Соскальзывание во зло

Готовность к политическому злу


От редакции. Тема зла на самом деле актуальна не только для этики, но и для текущей политике. Зачастую оно проявляется в самых неожиданных формах. Многие эксперты уже подметили, что зло возвращается. Но есть ли своя специфика именно у политического зла? Если есть, готовы ли правовые и политические институты современного мира к возвращению «политического зла»? Может ли «радикальное зло» вернуться в каком-либо виде? Насколько эффективна риторика зла в качестве политического инструмента? Есть ли какая-то альтернатива риторике зла? Изменилась ли каким-либо образом риторика, использующая терминологию «зла», после 1991 года?
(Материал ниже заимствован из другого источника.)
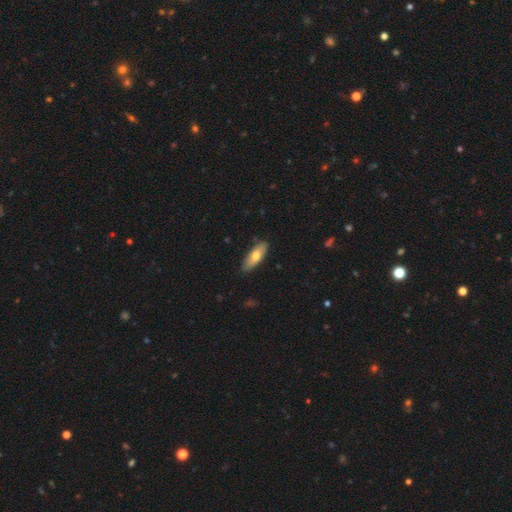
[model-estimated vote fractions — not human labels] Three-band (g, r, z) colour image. It shows a smooth galaxy with no disk features (69%) that is in between round and cigar-shaped (71%). Merging: none (83%).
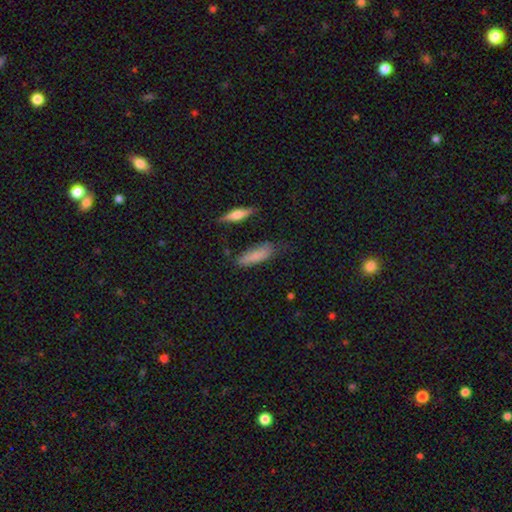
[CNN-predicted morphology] smooth-or-featured: smooth: 80% | featured or disk: 12% | star or artifact: 7%
  how-rounded: in between: 53% | cigar-shaped: 45% | round: 2%
  merging: none: 64% | minor disturbance: 25% | major disturbance: 6% | merger: 4%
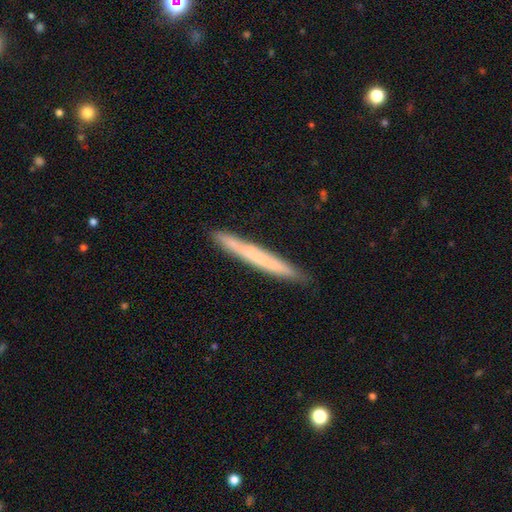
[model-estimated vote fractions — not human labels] smooth 51%, featured or disk 43%, star or artifact 6%. Down the decision tree: how rounded — cigar-shaped (97%); merging — none (85%).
Обо всем этом в своем тексте рассуждает главный редактор РЖ Глеб Павловский.


* * *


1.


14 июня незамеченной прошла годовщина басаевского захвата больницы с роддомом в Буденновске в 1995 году: около полутораста убитых, среди них роженицы с детьми. Боевики вернулись в Чечню триумфально, на предоставленных властями автобусах. За участие в адском рейде из десятков боевиков осуждены двое, и на сроки меньшие, чем Ходорковский. Буденновском выбило ограничитель из наших представлений о политическом зле. А у боевиков, наоборот, исчезли остатки сдержанности. «Успех» басаевской акции превратил ее из эксцесса в методику чеченских действий. А из полевого командира Басаева сформировал архитектора зла.


Российская общественность стала целевой аудиторией в новых кровавых постановках Басаева. Вслед за захватом роддома в Буденновске последовал дьявольски театральный захват театра «Норд-Ост» и детский холокост в школе №1 Беслана. Всякий раз Басаев легко добивался начальной цели – нагнетая ужас, подавлять волю к сопротивлению. В те годы последним спасением стала власть. Лишь встречная воля к противостоянию, обнаруженная путинским Кремлем, разрушала гипноз.
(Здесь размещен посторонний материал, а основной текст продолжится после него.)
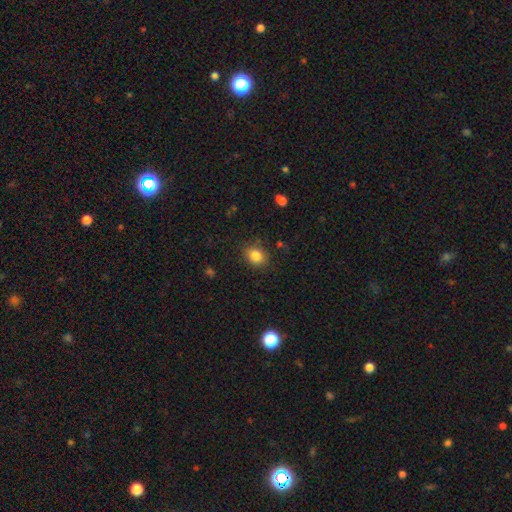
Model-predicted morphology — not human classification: type=smooth (84%); roundness=round (59%); merging=none (83%).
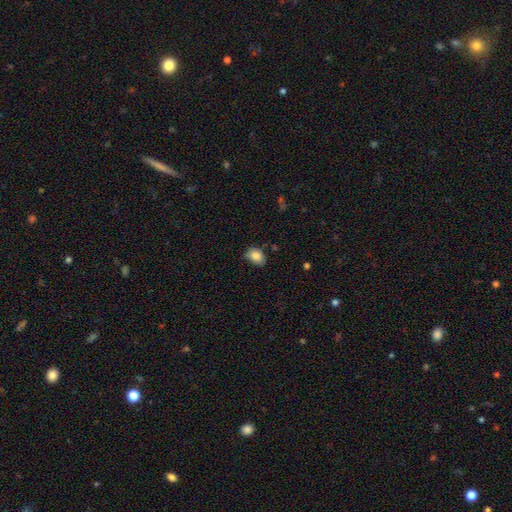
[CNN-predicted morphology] Overall: smooth (84%). How rounded: in between (69%; round 30%). Merging: none (67%).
Зло останавливали злом – любой ценой и любыми средствами – впрочем, общественность по-прежнему осуждала лишь второе, зло власти. Предоставив Федерации спасаться, как сможет, общество отшатывалось от реальности. По сей день жертвы Беслана охотно приписываются антитеррористической тактике власти, а не террористам – тем, кто запер детей в здании школы и мучил их голодом и жаждой на глазах родителей и целой страны. Презумпция виновности власти в прессе провоцировала встречную охранительную апологетику, где всякую критику некомпетентности отводили обвинением в антигосударственности. Из этого круга оппозиция не выбилась по сей день, заглатывая отравленные концепты-маркеры «демонтажа режима» и «антинародного государства» путем «народной революции».


2.


У русской истории зла – государственного и человеческого – всемирная слава. Бесстрашным его свидетелем признается русская «святая литература» (Томас Манн), художественная и мемуарная проза двух прошлых веков. Но в современном российском сознании нет интереса к опасностям зла, и его перспективу не обсуждают.
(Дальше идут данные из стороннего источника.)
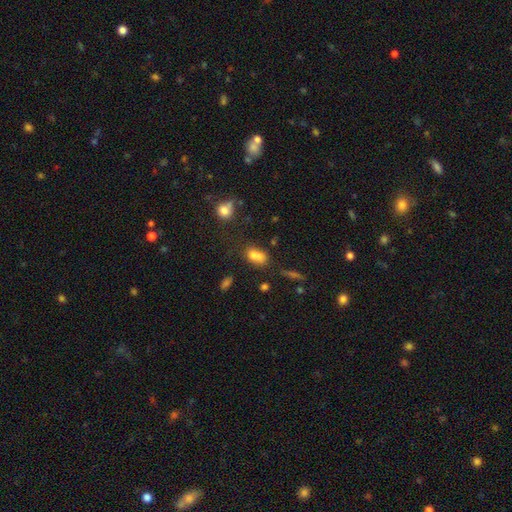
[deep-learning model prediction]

Российская общественность остается сообществом инвалидов Буденновска и Беслана. Травма российской политики состоит в вытеснении прошлого опыта и в потере бдительности. Отличием новой русской культуры от европейских аналогов стало именно отношение к злу – пассивное, скептичное и легкомысленное. Мы так стараемся думать только о хорошем, что готовы потерпеть катастрофу заново.


После 25 лет потрясений и невзгод, отбросивших общество и экономику далеко назад, – невероятным образом сохраняется наша неискушенность в политическом зле. У этой неискушенности есть оборотная сторона: страна лишена интереса к проведению политики, исключающей на будущее пережитые катастрофы. Царит идея непрерывности зла – от несправедливости в распределении социальных благ до предельных форм государственного насилия. Еще поразительней, что этот «континуум зла» считают легко обратимым. Якобы, с принятием «хорошего» решения властей сход лавины останавливается, и она разворачивается в «правильном направлении».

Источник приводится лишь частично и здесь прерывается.